KYOUKO/村上龍

 村上龍さんの本は、「限りなく透明に近いブルー」「69 sixty nine」「コインロッカー・ベイビーズ」「テニスボーイの憂鬱」「ユーチューバー」「インザ・ミソスープ」「55歳からのハローライフ」「新13歳のハローワーク」「昭和歌謡全集」「オーディション」に続き、本書は11冊目のアウトプットです。

 米軍基地のある街で育った日本人女性キョウコを主人公にした物語。幼くして両親を亡くし、叔父夫婦のもとで孤独を抱えながら暮らしていた彼女は、8歳の夏にキューバ系アメリカ人のGIでダンサーでもあるホセと出会います。

 公園や空き地で数カ月にわたり彼からラテンダンスを教わり、その経験が彼女の人生に決定的な意味を与え、ダンサーとしてのアイデンティティを芽生えさせた。

 ホセがアメリカに帰国する際、ニューヨークの住所を教えてくれたことをきっかけに、キョウコは「大人になったら会って直接ありがとうと伝え、もう一度一緒に踊りたい」という強い想いを抱き続けます。

 21歳になったキョウコは、トラックドライバーとして働いて貯めた資金を手にニューヨークへ渡ります。ホセの古い住所を訪ねますがすでに引っ越しており、偶然知り合ったリムジン運転手のラルフをはじめ、エイズを患う画家やダンス教室の関係者、友人たちといった人々の助けを借りて手がかりを追います。

 最終的にホセの叔父パブロが経営するバーを訪れ、キョウコがホセから習ったルンバ・コルンビアを踊ることでパブロの心を開き、ホセの居場所を知らされます。

 しかし再会したホセはHIVに感染し、AIDSの末期症状で心身ともに衰弱し、記憶も混濁してキョウコのことをまったく覚えていない。ホセがマイアミに住む母親に会いたいと願っていることを知ったキョウコは、医療器具や薬品を積んだバンに彼を乗せ、ニューヨークから南へ向かう旅に出ます。

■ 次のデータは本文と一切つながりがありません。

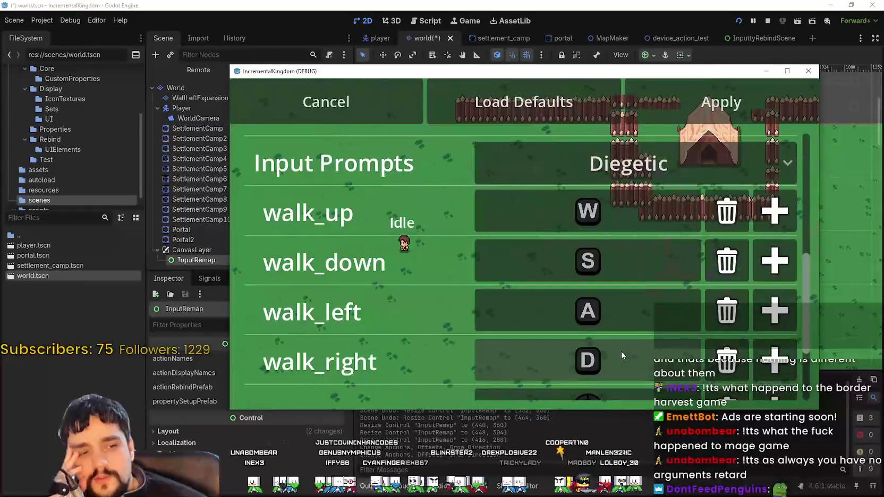
pyautogui.scroll(3, 638, 263)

 ハイウェイを下る道中、キョウコは占いをするインディアンや手癖の悪いが憎めない黒人少年、人種偏見を露わにする南部の警官、富豪の白人夫妻など、さまざまな人々と出会い、異なる価値観に触れながら自己を見つめ直していきます。

 ホセはキョウコを「エレーナ」と呼ぶことを望み、彼女はそれを受け入れ、黙々と車を走らせて点滴を打ち続けます。マイアミ近くでキョウコが二人の男に襲われそうになったとき、荷物からダンスシューズを見つけたホセが突然記憶を取り戻し、彼女を救います。

 二人はチャチャチャを踊り、その最中にホセは息を引き取ります。生と死、悲劇と歓喜が一つの舞踏の中で溶け合う瞬間。キョウコは約束通りホセの遺体をマイアミの母親のもとへ届けます。母親は彼女に「ダンスが好きならキューバへ行きなさい」と告げ、キョウコはさらにキューバへと旅を続けます。

 ホセが痛みに襲われるとき、100から7を順番に引いて行くことと、痛みのレベルにボクサーの名前を使うんだといい最大級を「マイク・タイソン」いちばん痛まない時が「ミッキー・ローク」。彼の「猫パンチ」という言葉が流行ったのを思い出し、少しウケました。

 村上龍の作品のイメージは、ドラッグ、セックス、暴力、殺人など、刺激的で途中で読むのをやめようと思うようなシーンが含まれているものが多いですが、本書はそんなところもなくてすんなりと読めてよかったです。

 加えて思ったことは、著者はダンスに関することをすげぇ〜取材したり、勉強したりしたんだろうなぁ〜と、とても感心させられました。